Der nördliche Teil der Hofanlage, auf dem derzeit der Stall steht, der für das neue Mehrfamilienhaus abgerissen werden soll, befinde sich klar im Innenbereich, sagt nun die Verwaltung. Und: Die gegenüberliegende Wohnbebauung, zu der auch ein Mehrfamilienhaus gehört, gebe vor, was auf der Hofanlage baulich — in Bezug auf Gebäudehöhe und Flächenüberbau — möglich ist.

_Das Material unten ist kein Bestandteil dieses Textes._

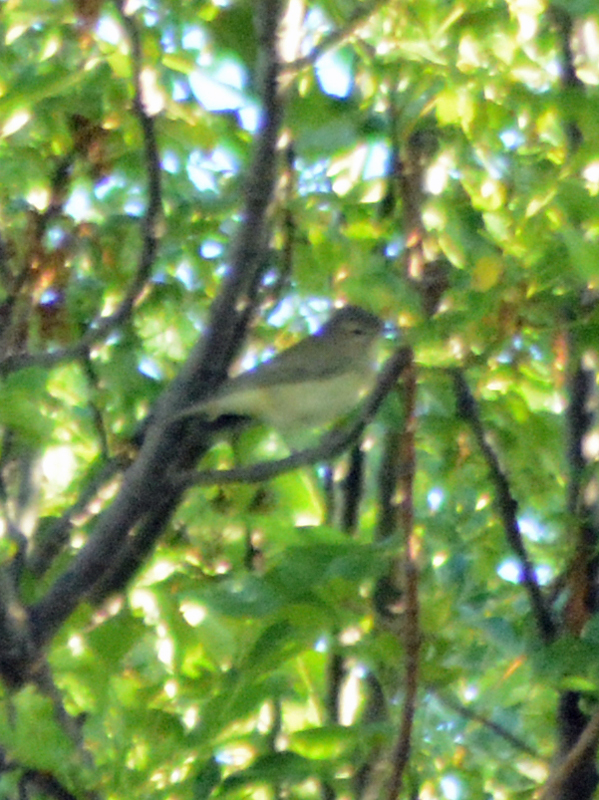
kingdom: Animalia
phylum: Chordata
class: Aves
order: Passeriformes
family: Vireonidae
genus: Vireo
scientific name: Vireo gilvus
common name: Warbling vireo
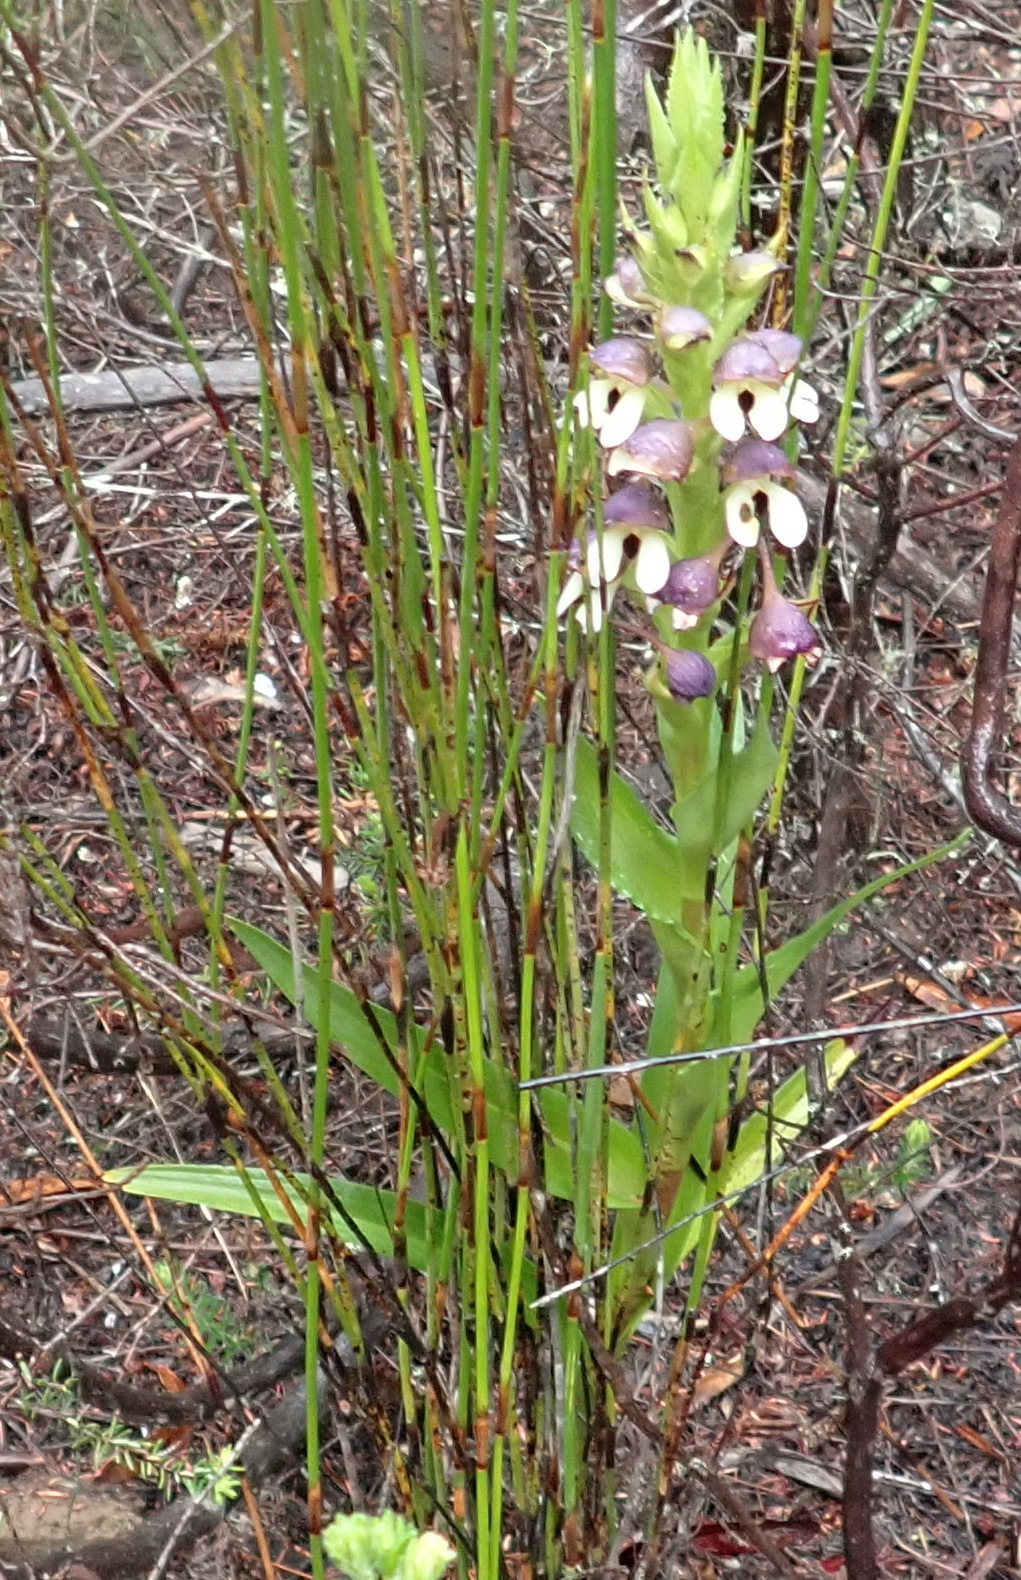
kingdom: Plantae
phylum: Tracheophyta
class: Liliopsida
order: Asparagales
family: Orchidaceae
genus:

Das wollen die Anwohner so nicht gelten lassen. „Das bestehende Mehrfamilienhaus, das die Stadt hier als optischen Maßstab anführt, steht keineswegs direkt gegenüber des Hofes“, sagt eine Nachbarin. „Gegenüber gibt es das Küsterhaus und ein freistehendes Einfamilienhaus. Das besagte Mehrfamilienhaus ist von dort aus gar nicht zu sehen.“
Dass sich das Ortsbild mit einem Mehrfamilienhaus an besagter Stelle verändern würde, räumt die Verwaltung ein. „Die Sichtachsen in Richtung Gutshof und Kirche werden eingeschränkt“, sagt Michael Assenmacher, Technischer Dezernent. Für die Langst-Kierster ist allerdings genau das das Problem.
„Wir haben nichts dagegen, dass gebaut wird, und wollen auch nicht die Entstehung von neuem Wohnraum verhindern“, betont Hans Werner Schoenauer (CDU). „Aber hier geht es um einen klassischen niederrheinischen Vierkanthof, der für Langst-Kierst ortsbildprägend ist. Der Neubau, so wie er jetzt geplant ist, macht das Ortsbild kaputt, dabei ließe sich der Hofcharakter sicher erhalten, wenn der Investor das denn so haben will.“
Fest steht, dass das ehemalige Herrenhaus unter Denkmalschutz steht. Dass sich dieser nicht auf den gesamten Vierkanthof nebst der Toranlage bezieht, wurde vom Ausschuss am Dienstag infrage gestellt. Kirsten Danes, Rechtsanwältin und sachkundige Bürgerin der FDP-Fraktion, hat beim Bereich „Denkmalschutz und Denkmalpflege“ der Stadt eine schriftliche Anfrage mit Bitte um Überprüfung gestellt.
Derzeit liegt die Bauanfrage für das Mehrfamilienhaus bei der Verwaltung. Unklar ist auch, ob die später errichtete Reithalle, die hinter dem jetzigen Stall liegt, noch zum baurechtlichen Innen- oder bereits zum Außenbereich gehört. Die Rechtsprechung sei diesbezüglich nicht eindeutig, erklärte Kirsten Steffens, Fachbereichsleiterin für Stadtplanung. „Wir haben deshalb die Befürchtung, dass hinter dem jetzt geplanten Gebäude noch weitere Wohnbebauung entsteht“, sagt Schoenauer.
Dezernent Assenmacher sieht den Ball derweil im Feld der Anwohner. „Die Verwaltung ist überzeugt, dass das Vorhaben nach den Vorgaben des Baugesetzbuchs rechtens ist. Im Zweifel müssen die Anwohner klagen.“ Dass die Nachbarn dazu bereit wären, haben sie am Dienstag klargestellt. Der Ausschuss hat die Stadt beauftragt, mit dem Investor zu verhandeln. Er soll sich verpflichten, die Struktur des alten Hofes — sollte es zum Neubau kommen — ortsbildwahrend wiederherzustellen.